▶ **Provided text**:
◇ ◇ ◇ ◇

You do not need v really. But if you want it, find the acceleration first and integrate. What equations do you have for the motion of the cylinder?

ehild

 

[Tanya Sharma]

For translation motion
N=Mgcosθ
Mgsinθ - f = Ma

For rotational motion

fR = Iα

For rolling without slipping α = \frac{a}{R}

Putting these values , we get

a=\frac{2}{3}gsinθ

Integrating , we get v^2=\frac{2}{\sqrt3}gx which is the same result which we get from applying conservation of energy

What then is the condition mathematically , which we can apply in finding when the cylinder starts to slip ?

 

[ehild]

Well, a can be determined from conservation of energy. You know a, then you can find the force of static friction. What is it?

ehild

 

[Tanya Sharma]

Well, a can be determined from conservation of energy.

◇ ◇ ◇ ◇

▶ **Provided information**:
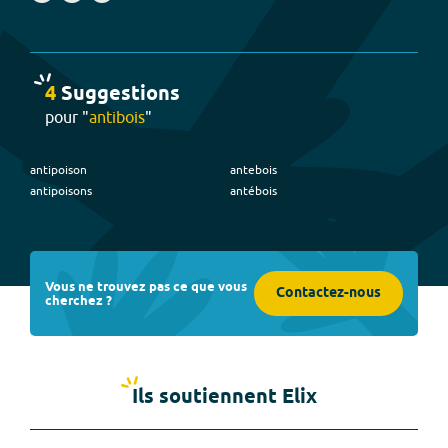
4
Suggestion
s
pour "
antibois
"
antipoison
antebois
antipoisons
antébois
Vous ne trouvez pas ce que vous
Contactez-nous
cherchez ?
Ils soutiennent Elix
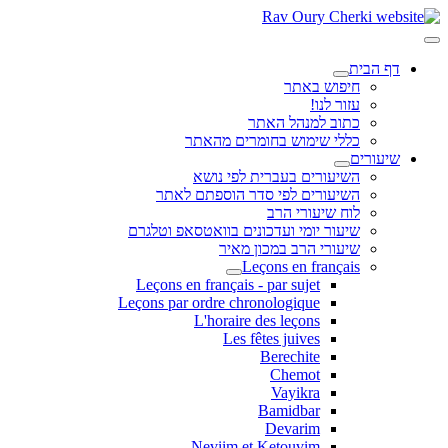
דף הבית
חיפוש באתר
עזור לנו!
כתוב למנהל האתר
כללי שימוש בחומרים מהאתר
שיעורים
השיעורים בעברית לפי נושא
השיעורים לפי סדר הוספתם לאתר
לוח שיעורי הרב
שיעור יומי ועדכונים בוואטסאפ וטלגרם
שיעורי הרב במכון מאיר
Leçons en français
Leçons en français - par sujet
Leçons par ordre chronologique
L'horaire des leçons
Les fêtes juives
Berechite
Chemot
Vayikra
Bamidbar
Devarim
Neviim et Ketouvim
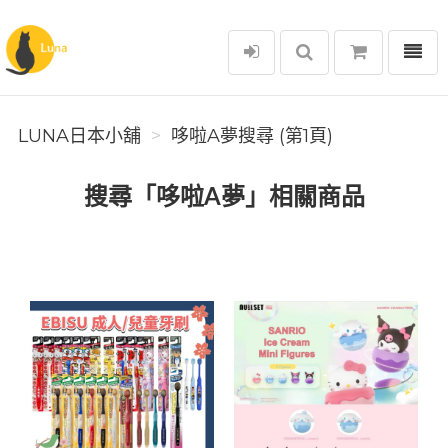
選單
Luna日本小舖
LUNA日本小舖
哆啦A夢搜尋 (第1頁)
搜尋「哆啦A夢」相關商品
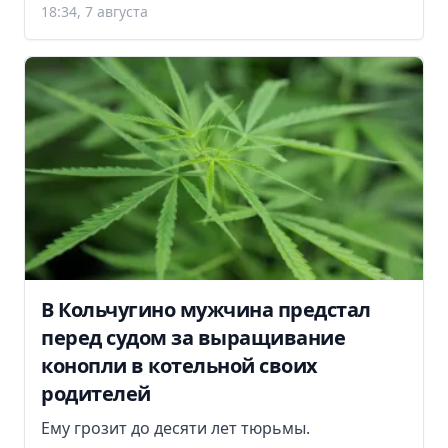
18:34, 7 августа
В Кольчугино мужчина предстал
перед судом за выращивание
конопли в котельной своих
родителей
Ему грозит до десяти лет тюрьмы.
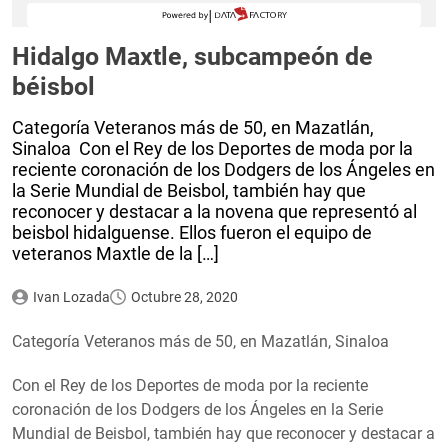
Hidalgo Maxtle, subcampeón de
béisbol
Categoría Veteranos más de 50, en Mazatlán,
Sinaloa Con el Rey de los Deportes de moda por la
reciente coronación de los Dodgers de los Ángeles en
la Serie Mundial de Beisbol, también hay que
reconocer y destacar a la novena que representó al
beisbol hidalguense. Ellos fueron el equipo de
veteranos Maxtle de la […]
Ivan Lozada
Octubre 28, 2020
Categoría Veteranos más de 50, en Mazatlán, Sinaloa
Con el Rey de los Deportes de moda por la reciente
coronación de los Dodgers de los Ángeles en la Serie
Mundial de Beisbol, también hay que reconocer y destacar a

◇ ◇ ◇ ◇

▶ **Assigned task 1**: In the rolling cylinder thread, what acceleration is obtained for the cylinder?
▶ **Assigned task 2**: Reproduce the passage of the rolling cylinder thread from "For rotational motion" to "starts to slip ?".
▶ **Assigned task 3**: Write the next part of the rolling cylinder thread, picking up after its final line.
The items are not required for any of the work.

▶ **Expected answer 1**: a = (2/3)g sinθ

▶ **Expected answer 2**:
For rotational motion

fR = Iα

For rolling without slipping α = \frac{a}{R}

Putting these values , we get

a=\frac{2}{3}gsinθ

Integrating , we get v^2=\frac{2}{\sqrt3}gx which is the same result which we get from applying conservation of energy

What then is the condition mathematically , which we can apply in finding when the cylinder starts to slip ?

▶ **Expected answer 3**:
How can we find a from conservation of energy ?

You know a, then you can find the force of static friction. What is it?

Okay...then we are on the same lines as what has been done earlier by Pranav...i.e equating \frac{Mgsinθ}{3} =μN .Isnt it??

 

[ehild]

yes, it is. At the brink of slipping, Fs=μN.

As for acceleration, you can find v from conservation of energy, and then you can differentiate... A bit complicated, and has no sense to do it now. The velocity was not needed at all.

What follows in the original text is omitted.